● **TRECHO DO TEXTO**
______

Stiglitz afirmou que Washington vê com preocupação a consolidação do Pix como um sistema nacional de pagamentos independente.
As tarifas impostas pelos Estados Unidos contra produtos brasileiros têm motivação política e buscam punir o Brasil por sua crescente independência digital, e não por supostas distorções comerciais. A avaliação é do economista Joseph Stiglitz, vencedor do Prêmio Nobel de Economia, em entrevista à BBC, na qual criticou duramente a política tarifária do presidente Donald Trump.
Na entrevista, Stiglitz afirmou que Washington vê com preocupação a consolidação do Pix como um sistema nacional de pagamentos independente.
“Os Estados Unidos não gostam da ideia de que o Brasil tenha seu próprio sistema de pagamentos, independente da Visa e da Mastercard”, afirmou o economista.
“Os benefícios do sistema de pagamentos que ele quer destruir [Pix] são quase certamente muito maiores do que os custos que estão sendo impostos ao Brasil”, declarou.
O Nobel sustenta que Trump utiliza tarifas comerciais como mecanismo de pressão contra governos que recusam alinhar-se aos interesses de Washington.
Segundo Stiglitz, o objetivo do presidente americano é forçar outros países a cederem às suas exigências, tanto na política externa quanto em disputas econômicas e tecnológicas.
Stiglitz também contestou os argumentos utilizados pela Casa Branca para justificar as sanções comerciais.
Segundo ele, a alegação de combate ao trabalho forçado não passa de uma justificativa política sem fundamento econômico consistente.

______

● **DADOS DO EXERCÍCIO**
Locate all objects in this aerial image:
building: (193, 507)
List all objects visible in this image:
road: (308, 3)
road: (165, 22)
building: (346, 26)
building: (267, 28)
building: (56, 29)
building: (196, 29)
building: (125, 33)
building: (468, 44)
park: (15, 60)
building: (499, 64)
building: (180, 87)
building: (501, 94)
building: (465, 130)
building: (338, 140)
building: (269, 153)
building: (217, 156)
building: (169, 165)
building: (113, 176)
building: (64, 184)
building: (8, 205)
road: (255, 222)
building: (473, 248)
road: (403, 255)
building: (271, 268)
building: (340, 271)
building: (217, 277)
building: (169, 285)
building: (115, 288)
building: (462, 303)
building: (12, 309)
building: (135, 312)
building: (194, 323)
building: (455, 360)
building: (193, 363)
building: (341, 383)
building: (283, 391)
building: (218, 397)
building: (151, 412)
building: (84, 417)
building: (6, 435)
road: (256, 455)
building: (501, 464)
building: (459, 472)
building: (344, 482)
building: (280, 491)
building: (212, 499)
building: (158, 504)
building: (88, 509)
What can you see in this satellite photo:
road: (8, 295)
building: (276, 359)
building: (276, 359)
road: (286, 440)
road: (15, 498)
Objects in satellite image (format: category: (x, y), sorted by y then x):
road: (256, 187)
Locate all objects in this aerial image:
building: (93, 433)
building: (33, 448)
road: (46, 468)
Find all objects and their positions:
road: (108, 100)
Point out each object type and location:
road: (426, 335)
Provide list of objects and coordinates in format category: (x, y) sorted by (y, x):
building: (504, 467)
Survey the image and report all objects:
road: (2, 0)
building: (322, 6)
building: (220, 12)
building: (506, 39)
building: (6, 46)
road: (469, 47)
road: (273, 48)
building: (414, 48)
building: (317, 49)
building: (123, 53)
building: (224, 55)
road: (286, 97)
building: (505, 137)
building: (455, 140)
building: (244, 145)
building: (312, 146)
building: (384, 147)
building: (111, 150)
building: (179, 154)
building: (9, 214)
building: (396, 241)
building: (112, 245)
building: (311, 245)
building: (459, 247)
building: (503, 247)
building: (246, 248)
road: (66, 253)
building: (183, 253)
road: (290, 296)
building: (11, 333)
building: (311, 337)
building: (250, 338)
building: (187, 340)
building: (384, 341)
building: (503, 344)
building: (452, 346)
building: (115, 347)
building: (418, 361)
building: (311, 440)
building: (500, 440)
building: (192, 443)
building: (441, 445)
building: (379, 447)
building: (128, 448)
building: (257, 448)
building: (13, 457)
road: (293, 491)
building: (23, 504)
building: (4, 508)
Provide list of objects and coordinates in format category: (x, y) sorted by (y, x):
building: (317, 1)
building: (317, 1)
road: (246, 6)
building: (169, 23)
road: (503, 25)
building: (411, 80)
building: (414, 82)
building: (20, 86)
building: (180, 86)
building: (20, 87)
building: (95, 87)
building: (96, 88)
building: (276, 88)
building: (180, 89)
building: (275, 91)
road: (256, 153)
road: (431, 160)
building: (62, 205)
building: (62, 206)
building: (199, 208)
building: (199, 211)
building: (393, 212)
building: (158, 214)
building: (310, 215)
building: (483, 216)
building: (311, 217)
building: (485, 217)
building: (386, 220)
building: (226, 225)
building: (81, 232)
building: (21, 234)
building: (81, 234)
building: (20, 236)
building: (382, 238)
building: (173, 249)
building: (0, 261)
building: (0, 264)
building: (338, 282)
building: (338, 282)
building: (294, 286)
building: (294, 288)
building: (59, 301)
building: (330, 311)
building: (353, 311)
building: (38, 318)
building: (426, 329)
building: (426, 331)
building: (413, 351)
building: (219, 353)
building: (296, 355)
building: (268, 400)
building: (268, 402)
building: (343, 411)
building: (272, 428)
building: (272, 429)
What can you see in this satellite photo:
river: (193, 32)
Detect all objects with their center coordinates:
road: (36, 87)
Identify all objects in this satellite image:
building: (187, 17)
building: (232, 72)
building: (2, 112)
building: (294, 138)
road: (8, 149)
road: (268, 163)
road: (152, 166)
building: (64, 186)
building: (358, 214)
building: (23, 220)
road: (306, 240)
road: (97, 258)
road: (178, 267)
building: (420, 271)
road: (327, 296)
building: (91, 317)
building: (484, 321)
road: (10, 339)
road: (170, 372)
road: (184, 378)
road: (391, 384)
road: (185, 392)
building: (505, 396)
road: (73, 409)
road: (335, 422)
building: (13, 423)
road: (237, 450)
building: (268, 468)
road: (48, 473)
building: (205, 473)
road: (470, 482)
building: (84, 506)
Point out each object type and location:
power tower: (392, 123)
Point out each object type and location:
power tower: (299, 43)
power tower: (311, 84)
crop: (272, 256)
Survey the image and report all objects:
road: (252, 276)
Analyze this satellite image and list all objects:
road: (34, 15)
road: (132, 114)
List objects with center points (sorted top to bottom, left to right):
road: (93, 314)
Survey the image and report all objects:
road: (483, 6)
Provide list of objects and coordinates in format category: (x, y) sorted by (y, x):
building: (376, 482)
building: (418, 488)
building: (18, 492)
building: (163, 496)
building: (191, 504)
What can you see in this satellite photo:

______

● **PERGUNTAS A RESPONDER**
**A)** Traduza para o inglês a seguinte frase do texto sobre as tarifas e o Pix: "O Nobel sustenta que Trump utiliza tarifas comerciais como mecanismo de pressão contra governos que recusam alinhar-se aos interesses de Washington."
**B)** Segundo o texto sobre as tarifas e o Pix, em quais âmbitos o presidente americano busca forçar outros países a ceder às suas exigências? Enumere todos.
**C)** Retome o texto sobre as tarifas e o Pix e dê continuidade a ele a partir do ponto em que termina.

● **RESPOSTAS EM ORDEM**
**A)** The Nobel laureate maintains that Trump uses trade tariffs as a pressure mechanism against governments that refuse to align themselves with Washington's interests.

**B)**
- Política externa
- Disputas econômicas
- Disputas tecnológicas

**C)**
O economista classificou essa narrativa como uma “farsa desonesta”, afirmando que as medidas não decorrem de preocupações legítimas com práticas comerciais, mas de interesses geopolíticos.
Apesar das sobretaxas, Stiglitz avalia que os efeitos sobre a economia brasileira devem ser relativamente modestos.
Segundo ele, como grande parte das exportações brasileiras é composta por commodities, esses produtos podem ser redirecionados para outros mercados internacionais, reduzindo o impacto das barreiras impostas pelos Estados Unidos.
Na entrevista, Stiglitz argumentou ainda que a política comercial de Trump enfraquece a arquitetura econômica internacional construída nas últimas décadas e acaba fortalecendo a posição da China.
Segundo o economista, Pequim transmite maior previsibilidade e respeito ao Estado de Direito nas relações econômicas internacionais do que os Estados Unidos sob a administração Trump.